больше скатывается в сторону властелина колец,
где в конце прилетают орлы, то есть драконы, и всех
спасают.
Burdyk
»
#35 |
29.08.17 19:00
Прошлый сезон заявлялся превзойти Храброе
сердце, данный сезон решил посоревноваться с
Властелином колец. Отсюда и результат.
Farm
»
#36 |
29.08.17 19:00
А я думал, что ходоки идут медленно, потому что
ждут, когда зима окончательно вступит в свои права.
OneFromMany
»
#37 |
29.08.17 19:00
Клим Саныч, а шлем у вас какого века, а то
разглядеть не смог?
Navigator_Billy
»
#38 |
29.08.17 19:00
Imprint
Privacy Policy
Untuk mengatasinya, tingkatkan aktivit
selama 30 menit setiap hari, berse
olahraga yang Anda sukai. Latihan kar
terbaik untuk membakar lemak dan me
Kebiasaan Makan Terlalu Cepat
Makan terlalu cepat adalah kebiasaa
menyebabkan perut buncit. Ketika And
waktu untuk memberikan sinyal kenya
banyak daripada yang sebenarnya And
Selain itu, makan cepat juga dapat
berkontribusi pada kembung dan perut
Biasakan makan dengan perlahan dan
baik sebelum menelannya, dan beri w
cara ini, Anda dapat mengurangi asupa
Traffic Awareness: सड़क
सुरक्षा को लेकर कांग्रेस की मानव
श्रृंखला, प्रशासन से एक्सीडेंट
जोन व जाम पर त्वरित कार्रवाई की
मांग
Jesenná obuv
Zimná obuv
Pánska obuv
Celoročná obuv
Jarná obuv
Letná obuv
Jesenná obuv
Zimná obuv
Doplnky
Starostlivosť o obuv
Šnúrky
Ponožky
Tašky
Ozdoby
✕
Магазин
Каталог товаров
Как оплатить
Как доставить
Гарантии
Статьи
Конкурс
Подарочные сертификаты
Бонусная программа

# Task objective
What is needed is a word-for-word copy of all the records above.

# Completed task
больше скатывается в сторону властелина колец,
где в конце прилетают орлы, то есть драконы, и всех
спасают.
Burdyk
»
#35 |
29.08.17 19:00
Прошлый сезон заявлялся превзойти Храброе
сердце, данный сезон решил посоревноваться с
Властелином колец. Отсюда и результат.
Farm
»
#36 |
29.08.17 19:00
А я думал, что ходоки идут медленно, потому что
ждут, когда зима окончательно вступит в свои права.
OneFromMany
»
#37 |
29.08.17 19:00
Клим Саныч, а шлем у вас какого века, а то
разглядеть не смог?
Navigator_Billy
»
#38 |
29.08.17 19:00
Imprint
Privacy Policy
Untuk mengatasinya, tingkatkan aktivit
selama 30 menit setiap hari, berse
olahraga yang Anda sukai. Latihan kar
terbaik untuk membakar lemak dan me
Kebiasaan Makan Terlalu Cepat
Makan terlalu cepat adalah kebiasaa
menyebabkan perut buncit. Ketika And
waktu untuk memberikan sinyal kenya
banyak daripada yang sebenarnya And
Selain itu, makan cepat juga dapat
berkontribusi pada kembung dan perut
Biasakan makan dengan perlahan dan
baik sebelum menelannya, dan beri w
cara ini, Anda dapat mengurangi asupa
Traffic Awareness: सड़क
सुरक्षा को लेकर कांग्रेस की मानव
श्रृंखला, प्रशासन से एक्सीडेंट
जोन व जाम पर त्वरित कार्रवाई की
मांग
Jesenná obuv
Zimná obuv
Pánska obuv
Celoročná obuv
Jarná obuv
Letná obuv
Jesenná obuv
Zimná obuv
Doplnky
Starostlivosť o obuv
Šnúrky
Ponožky
Tašky
Ozdoby
✕
Магазин
Каталог товаров
Как оплатить
Как доставить
Гарантии
Статьи
Конкурс
Подарочные сертификаты
Бонусная программа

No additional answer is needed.